IS Case 134: Rheumatoid Lung Nodules

Wade Hedegard, MD

Imaging Sciences URMC 2008
Publication Date: 2009-05-21


Patient is a 68-year-old asymptomatic male with a history of tobacco use and rheumatoid arthritis.


Chest x-ray shows an ill-defined 3.5 cm focal mass-like opacity in the right lower lung field. There are also ill-defined areas of increased opacity over the medial right lung apex and right costophrenic angle. Right-sided pleural thickening is also noted.


Rheumatoid Lung Nodules


Rheumatoid lung is found in 2-54% of patients with rheumatoid arthritis (RA), often presenting before the joint manifestations.

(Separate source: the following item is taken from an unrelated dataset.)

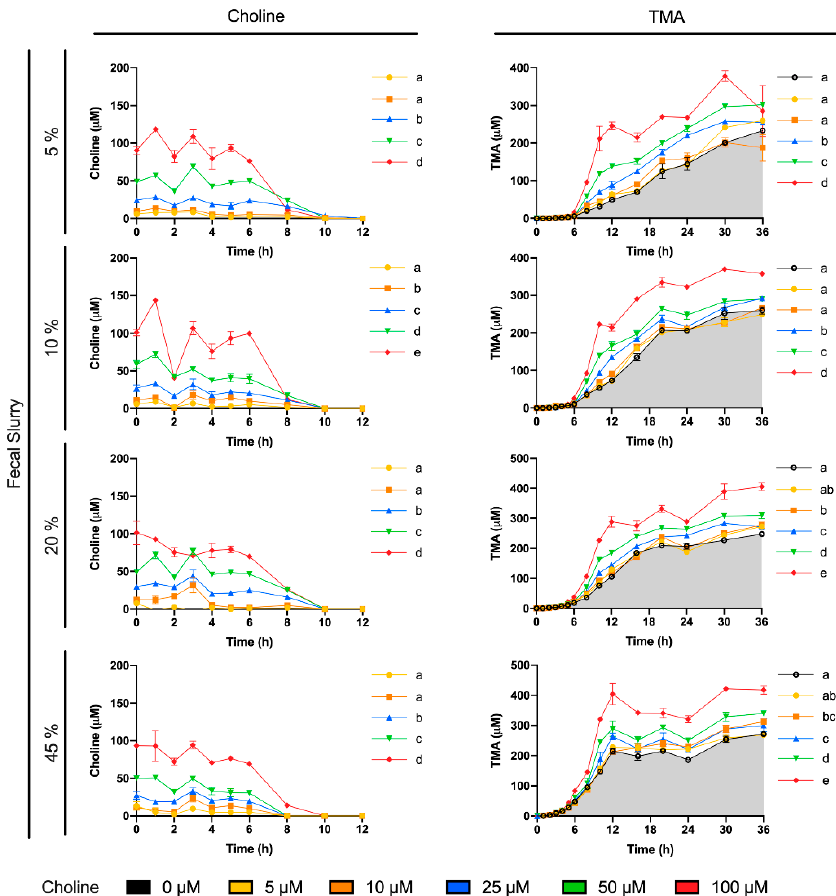
Figure 1. Choline ( left ) and TMA ( right ) kinetic curves obtained by fermenting exogenous choline (0–100 µM) with different percentages of fecal slurry (5–45% v / v ). For choline curves, data beyond 12 h are not shown for clarity (concentrations were all in the non-detected or non-quantified range), and time-matched choline concentrations in the background (from the mean detected choline levels in the 0 µM choline treatment) are subtracted from choline-supplemented conditions in order to reflect only exogenous choline levels. Results are expressed as mean (µM choline or TMA) ± SEM ( n = 3). Different letters indicate statistical differences ( p < 0.05) in main effect of choline dose or fecal slurry percentage by two-way ANOVA (Tukey’s post hoc test). Factors for two-way ANOVA were choline concentration or fecal slurry proportion and time. Grey shading indicates background TMA production.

The most common pulmonary presentation of RA is interstitial pneumonia and fibrosis with histology showing either nonspecific interstitial pneumonia ( NSIP) or usual interstitial pneumonia (UIP). There are a variety of other findings including pleural effusion and/or thickening, vasculitis, lymphoid hyperplasia, BOOP and rarely nodules. CT is helpful in identifying the predominant pattern. Rheumatoid lung nodules may be seen with any of these patterns. These necrobiotic nodules may appear and disappear, similar to rheumatoid subcutaneous nodules. They range in size from a few millimeters up to 5 cm or more and are usually peripherally located. The nature of the nodules cannot be determined based solely on clinical or radiographic findings, therefore a lung biopsy is required. The differential diagnosis for pulmonary nodules in a patient with rheumatoid arthritis includes rheumatoid nodules, bronchogenic carcinoma, infectious nodules and lymphoma among other etiologies.